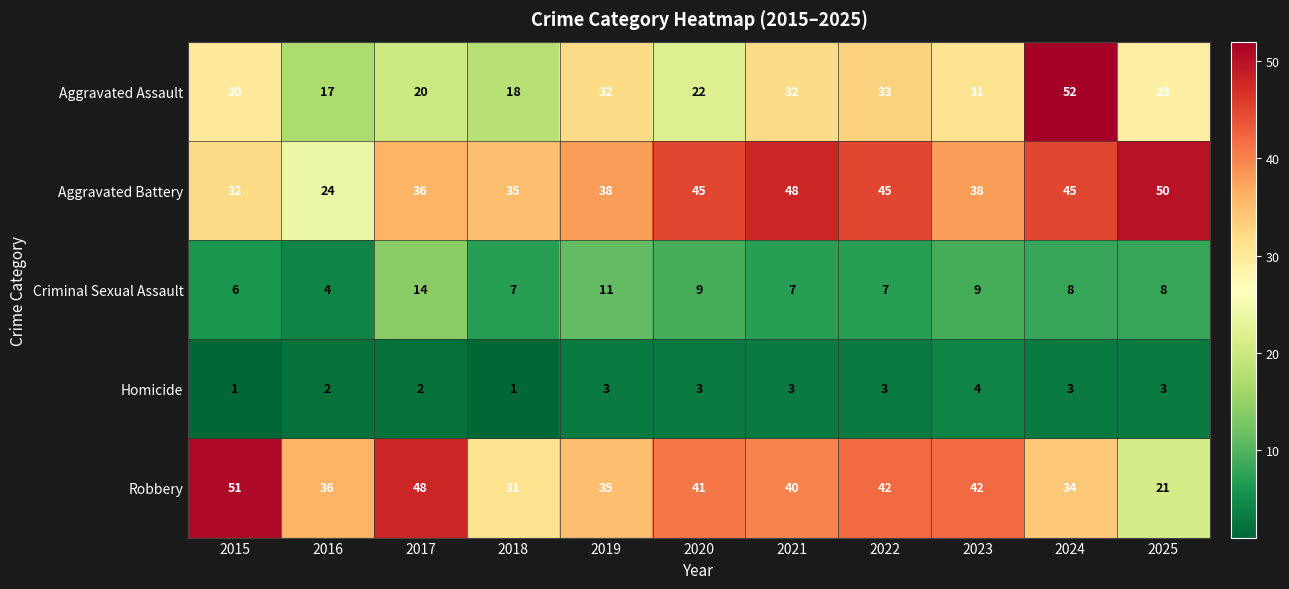

Which series has the widest spread of values?

Aggravated Assault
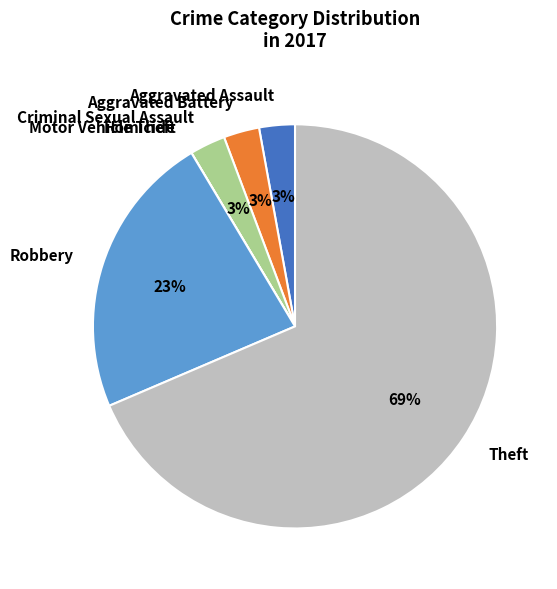

The Aggravated Assault slice represents 3% of the pie. True or false?

True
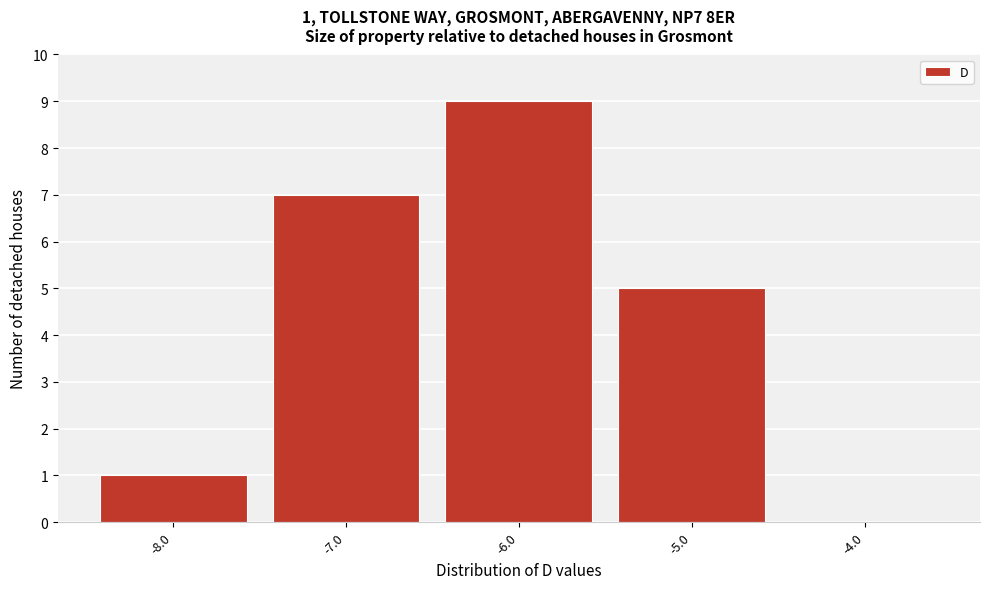

Which range on the x-axis has the tallest bar?

-6.5 to -5.5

========================

▸ **WHAT TO WORK ON**: Reproduce all of the data above, switching "slice" to "segment" and keeping everything else unchanged. Leave the pictures out of your output.

▸ **RESPONSE TO THE TASK**:
Which series has the widest spread of values?

Aggravated Assault

The Aggravated Assault segment represents 3% of the pie. True or false?

True

Which range on the x-axis has the tallest bar?

-6.5 to -5.5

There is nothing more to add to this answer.